> [Exercise]
Edit the items from the line that contains "Zna se ko je najveći gubitnik u" through the line that contains "Sapunici je došao kraj: Rodri", replacing "Juventusa" with "Milana" and leaving everything else unchanged. Give back only those lines.

---- Given records

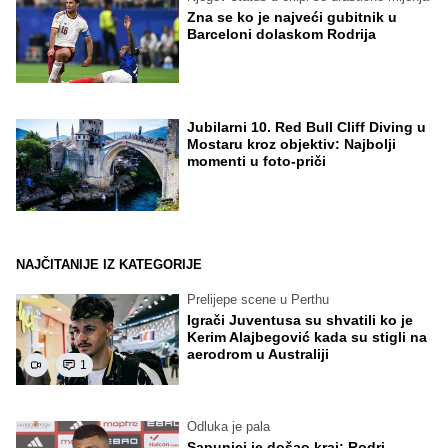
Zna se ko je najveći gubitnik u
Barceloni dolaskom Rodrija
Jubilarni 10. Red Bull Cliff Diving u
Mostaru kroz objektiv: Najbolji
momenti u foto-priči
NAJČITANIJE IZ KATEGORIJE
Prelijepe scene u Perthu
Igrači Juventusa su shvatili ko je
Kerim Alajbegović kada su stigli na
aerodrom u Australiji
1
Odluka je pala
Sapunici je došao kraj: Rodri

--------
---- Given records

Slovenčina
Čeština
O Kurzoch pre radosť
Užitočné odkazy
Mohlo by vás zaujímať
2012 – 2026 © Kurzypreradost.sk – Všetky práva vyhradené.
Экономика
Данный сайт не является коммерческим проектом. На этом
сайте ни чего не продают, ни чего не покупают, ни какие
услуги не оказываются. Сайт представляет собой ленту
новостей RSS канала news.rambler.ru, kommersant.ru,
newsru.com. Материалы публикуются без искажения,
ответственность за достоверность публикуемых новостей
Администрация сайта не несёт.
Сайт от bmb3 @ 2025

--------

> [Answer box]
Zna se ko je najveći gubitnik u
Barceloni dolaskom Rodrija
Jubilarni 10. Red Bull Cliff Diving u
Mostaru kroz objektiv: Najbolji
momenti u foto-priči
NAJČITANIJE IZ KATEGORIJE
Prelijepe scene u Perthu
Igrači Milana su shvatili ko je
Kerim Alajbegović kada su stigli na
aerodrom u Australiji
1
Odluka je pala
Sapunici je došao kraj: Rodri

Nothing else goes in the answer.